#### TO DO:
Copy all of the records below verbatim.

[Saved entries]
● ● ● ● ●
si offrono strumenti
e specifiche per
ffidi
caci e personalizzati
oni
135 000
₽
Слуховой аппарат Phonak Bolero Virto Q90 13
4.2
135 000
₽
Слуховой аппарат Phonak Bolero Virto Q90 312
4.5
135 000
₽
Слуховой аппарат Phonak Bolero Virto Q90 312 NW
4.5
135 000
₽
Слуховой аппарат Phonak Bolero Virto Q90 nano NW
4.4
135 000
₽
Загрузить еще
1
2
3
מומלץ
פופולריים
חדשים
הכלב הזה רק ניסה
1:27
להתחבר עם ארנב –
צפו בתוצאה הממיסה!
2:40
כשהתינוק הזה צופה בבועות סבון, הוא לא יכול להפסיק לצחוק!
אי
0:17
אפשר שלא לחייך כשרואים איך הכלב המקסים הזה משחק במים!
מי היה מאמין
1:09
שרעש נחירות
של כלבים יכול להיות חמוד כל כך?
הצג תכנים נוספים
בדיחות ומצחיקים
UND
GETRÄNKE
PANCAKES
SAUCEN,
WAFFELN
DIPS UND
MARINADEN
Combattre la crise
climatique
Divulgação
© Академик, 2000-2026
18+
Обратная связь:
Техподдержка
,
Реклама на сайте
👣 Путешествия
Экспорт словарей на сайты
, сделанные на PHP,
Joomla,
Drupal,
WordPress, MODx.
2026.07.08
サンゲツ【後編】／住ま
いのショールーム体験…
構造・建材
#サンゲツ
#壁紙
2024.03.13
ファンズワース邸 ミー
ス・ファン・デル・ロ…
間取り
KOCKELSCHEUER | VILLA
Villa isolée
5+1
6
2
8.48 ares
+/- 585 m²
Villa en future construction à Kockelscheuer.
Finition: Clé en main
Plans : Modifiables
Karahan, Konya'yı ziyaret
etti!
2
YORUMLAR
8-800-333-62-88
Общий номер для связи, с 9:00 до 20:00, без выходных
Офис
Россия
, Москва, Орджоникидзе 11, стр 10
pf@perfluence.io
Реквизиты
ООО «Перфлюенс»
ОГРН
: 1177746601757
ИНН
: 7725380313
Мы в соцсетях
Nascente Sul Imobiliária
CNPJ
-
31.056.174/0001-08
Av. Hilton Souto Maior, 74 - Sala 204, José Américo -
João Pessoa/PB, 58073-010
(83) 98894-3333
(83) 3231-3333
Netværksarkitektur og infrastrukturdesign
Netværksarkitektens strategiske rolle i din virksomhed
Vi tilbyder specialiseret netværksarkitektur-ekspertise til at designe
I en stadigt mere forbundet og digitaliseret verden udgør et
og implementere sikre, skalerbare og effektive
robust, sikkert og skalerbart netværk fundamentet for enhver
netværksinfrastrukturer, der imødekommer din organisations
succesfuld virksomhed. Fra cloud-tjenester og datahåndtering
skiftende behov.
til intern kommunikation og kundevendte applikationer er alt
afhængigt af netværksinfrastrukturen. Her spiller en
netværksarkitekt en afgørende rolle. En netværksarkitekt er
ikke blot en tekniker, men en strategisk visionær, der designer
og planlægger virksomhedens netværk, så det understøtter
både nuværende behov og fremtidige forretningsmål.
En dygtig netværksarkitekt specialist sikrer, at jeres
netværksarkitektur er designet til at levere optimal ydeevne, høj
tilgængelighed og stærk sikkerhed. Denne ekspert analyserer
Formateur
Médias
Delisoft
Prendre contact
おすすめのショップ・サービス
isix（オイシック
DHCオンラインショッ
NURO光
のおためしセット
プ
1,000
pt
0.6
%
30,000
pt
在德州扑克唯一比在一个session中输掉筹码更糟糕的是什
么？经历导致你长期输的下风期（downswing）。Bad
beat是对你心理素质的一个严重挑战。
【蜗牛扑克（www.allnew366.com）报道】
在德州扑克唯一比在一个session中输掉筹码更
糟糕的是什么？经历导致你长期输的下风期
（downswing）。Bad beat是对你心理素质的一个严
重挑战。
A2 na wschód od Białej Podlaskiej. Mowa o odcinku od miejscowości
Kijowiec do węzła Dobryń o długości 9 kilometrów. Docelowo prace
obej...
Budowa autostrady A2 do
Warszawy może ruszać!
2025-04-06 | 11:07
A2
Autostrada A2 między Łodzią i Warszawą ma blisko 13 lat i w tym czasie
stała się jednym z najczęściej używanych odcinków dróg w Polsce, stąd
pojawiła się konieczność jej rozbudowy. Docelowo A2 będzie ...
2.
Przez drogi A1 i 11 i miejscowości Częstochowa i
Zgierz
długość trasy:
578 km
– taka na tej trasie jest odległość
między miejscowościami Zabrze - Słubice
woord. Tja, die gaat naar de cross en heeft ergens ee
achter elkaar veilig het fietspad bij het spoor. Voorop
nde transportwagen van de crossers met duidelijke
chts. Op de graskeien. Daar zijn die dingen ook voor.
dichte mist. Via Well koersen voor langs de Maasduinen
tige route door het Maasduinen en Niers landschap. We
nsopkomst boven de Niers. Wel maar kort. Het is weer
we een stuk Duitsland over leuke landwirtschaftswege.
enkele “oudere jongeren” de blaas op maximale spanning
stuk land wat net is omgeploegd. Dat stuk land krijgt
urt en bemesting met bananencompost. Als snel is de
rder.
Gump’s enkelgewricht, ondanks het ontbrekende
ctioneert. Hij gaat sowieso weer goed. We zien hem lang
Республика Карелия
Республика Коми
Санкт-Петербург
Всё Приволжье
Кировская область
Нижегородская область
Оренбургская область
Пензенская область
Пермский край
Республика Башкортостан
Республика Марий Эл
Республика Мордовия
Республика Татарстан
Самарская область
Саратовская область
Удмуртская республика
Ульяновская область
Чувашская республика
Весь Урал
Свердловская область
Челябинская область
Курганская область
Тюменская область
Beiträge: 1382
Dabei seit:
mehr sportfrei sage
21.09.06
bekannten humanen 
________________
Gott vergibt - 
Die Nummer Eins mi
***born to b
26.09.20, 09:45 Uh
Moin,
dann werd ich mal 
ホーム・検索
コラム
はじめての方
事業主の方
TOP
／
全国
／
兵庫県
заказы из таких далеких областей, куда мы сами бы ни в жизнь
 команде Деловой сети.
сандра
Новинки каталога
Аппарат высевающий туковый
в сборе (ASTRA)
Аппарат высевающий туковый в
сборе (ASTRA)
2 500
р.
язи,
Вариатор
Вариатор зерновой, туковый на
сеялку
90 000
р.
● ● ● ● ●
#### SOLUTION FOR THIS TASK:
si offrono strumenti
e specifiche per
ffidi
caci e personalizzati
oni
135 000
₽
Слуховой аппарат Phonak Bolero Virto Q90 13
4.2
135 000
₽
Слуховой аппарат Phonak Bolero Virto Q90 312
4.5
135 000
₽
Слуховой аппарат Phonak Bolero Virto Q90 312 NW
4.5
135 000
₽
Слуховой аппарат Phonak Bolero Virto Q90 nano NW
4.4
135 000
₽
Загрузить еще
1
2
3
מומלץ
פופולריים
חדשים
הכלב הזה רק ניסה
1:27
להתחבר עם ארנב –
צפו בתוצאה הממיסה!
2:40
כשהתינוק הזה צופה בבועות סבון, הוא לא יכול להפסיק לצחוק!
אי
0:17
אפשר שלא לחייך כשרואים איך הכלב המקסים הזה משחק במים!
מי היה מאמין
1:09
שרעש נחירות
של כלבים יכול להיות חמוד כל כך?
הצג תכנים נוספים
בדיחות ומצחיקים
UND
GETRÄNKE
PANCAKES
SAUCEN,
WAFFELN
DIPS UND
MARINADEN
Combattre la crise
climatique
Divulgação
© Академик, 2000-2026
18+
Обратная связь:
Техподдержка
,
Реклама на сайте
👣 Путешествия
Экспорт словарей на сайты
, сделанные на PHP,
Joomla,
Drupal,
WordPress, MODx.
2026.07.08
サンゲツ【後編】／住ま
いのショールーム体験…
構造・建材
#サンゲツ
#壁紙
2024.03.13
ファンズワース邸 ミー
ス・ファン・デル・ロ…
間取り
KOCKELSCHEUER | VILLA
Villa isolée
5+1
6
2
8.48 ares
+/- 585 m²
Villa en future construction à Kockelscheuer.
Finition: Clé en main
Plans : Modifiables
Karahan, Konya'yı ziyaret
etti!
2
YORUMLAR
8-800-333-62-88
Общий номер для связи, с 9:00 до 20:00, без выходных
Офис
Россия
, Москва, Орджоникидзе 11, стр 10
pf@perfluence.io
Реквизиты
ООО «Перфлюенс»
ОГРН
: 1177746601757
ИНН
: 7725380313
Мы в соцсетях
Nascente Sul Imobiliária
CNPJ
-
31.056.174/0001-08
Av. Hilton Souto Maior, 74 - Sala 204, José Américo -
João Pessoa/PB, 58073-010
(83) 98894-3333
(83) 3231-3333
Netværksarkitektur og infrastrukturdesign
Netværksarkitektens strategiske rolle i din virksomhed
Vi tilbyder specialiseret netværksarkitektur-ekspertise til at designe
I en stadigt mere forbundet og digitaliseret verden udgør et
og implementere sikre, skalerbare og effektive
robust, sikkert og skalerbart netværk fundamentet for enhver
netværksinfrastrukturer, der imødekommer din organisations
succesfuld virksomhed. Fra cloud-tjenester og datahåndtering
skiftende behov.
til intern kommunikation og kundevendte applikationer er alt
afhængigt af netværksinfrastrukturen. Her spiller en
netværksarkitekt en afgørende rolle. En netværksarkitekt er
ikke blot en tekniker, men en strategisk visionær, der designer
og planlægger virksomhedens netværk, så det understøtter
både nuværende behov og fremtidige forretningsmål.
En dygtig netværksarkitekt specialist sikrer, at jeres
netværksarkitektur er designet til at levere optimal ydeevne, høj
tilgængelighed og stærk sikkerhed. Denne ekspert analyserer
Formateur
Médias
Delisoft
Prendre contact
おすすめのショップ・サービス
isix（オイシック
DHCオンラインショッ
NURO光
のおためしセット
プ
1,000
pt
0.6
%
30,000
pt
在德州扑克唯一比在一个session中输掉筹码更糟糕的是什
么？经历导致你长期输的下风期（downswing）。Bad
beat是对你心理素质的一个严重挑战。
【蜗牛扑克（www.allnew366.com）报道】
在德州扑克唯一比在一个session中输掉筹码更
糟糕的是什么？经历导致你长期输的下风期
（downswing）。Bad beat是对你心理素质的一个严
重挑战。
A2 na wschód od Białej Podlaskiej. Mowa o odcinku od miejscowości
Kijowiec do węzła Dobryń o długości 9 kilometrów. Docelowo prace
obej...
Budowa autostrady A2 do
Warszawy może ruszać!
2025-04-06 | 11:07
A2
Autostrada A2 między Łodzią i Warszawą ma blisko 13 lat i w tym czasie
stała się jednym z najczęściej używanych odcinków dróg w Polsce, stąd
pojawiła się konieczność jej rozbudowy. Docelowo A2 będzie ...
2.
Przez drogi A1 i 11 i miejscowości Częstochowa i
Zgierz
długość trasy:
578 km
– taka na tej trasie jest odległość
między miejscowościami Zabrze - Słubice
woord. Tja, die gaat naar de cross en heeft ergens ee
achter elkaar veilig het fietspad bij het spoor. Voorop
nde transportwagen van de crossers met duidelijke
chts. Op de graskeien. Daar zijn die dingen ook voor.
dichte mist. Via Well koersen voor langs de Maasduinen
tige route door het Maasduinen en Niers landschap. We
nsopkomst boven de Niers. Wel maar kort. Het is weer
we een stuk Duitsland over leuke landwirtschaftswege.
enkele “oudere jongeren” de blaas op maximale spanning
stuk land wat net is omgeploegd. Dat stuk land krijgt
urt en bemesting met bananencompost. Als snel is de
rder.
Gump’s enkelgewricht, ondanks het ontbrekende
ctioneert. Hij gaat sowieso weer goed. We zien hem lang
Республика Карелия
Республика Коми
Санкт-Петербург
Всё Приволжье
Кировская область
Нижегородская область
Оренбургская область
Пензенская область
Пермский край
Республика Башкортостан
Республика Марий Эл
Республика Мордовия
Республика Татарстан
Самарская область
Саратовская область
Удмуртская республика
Ульяновская область
Чувашская республика
Весь Урал
Свердловская область
Челябинская область
Курганская область
Тюменская область
Beiträge: 1382
Dabei seit:
mehr sportfrei sage
21.09.06
bekannten humanen 
________________
Gott vergibt - 
Die Nummer Eins mi
***born to b
26.09.20, 09:45 Uh
Moin,
dann werd ich mal 
ホーム・検索
コラム
はじめての方
事業主の方
TOP
／
全国
／
兵庫県
заказы из таких далеких областей, куда мы сами бы ни в жизнь
 команде Деловой сети.
сандра
Новинки каталога
Аппарат высевающий туковый
в сборе (ASTRA)
Аппарат высевающий туковый в
сборе (ASTRA)
2 500
р.
язи,
Вариатор
Вариатор зерновой, туковый на
сеялку
90 000
р.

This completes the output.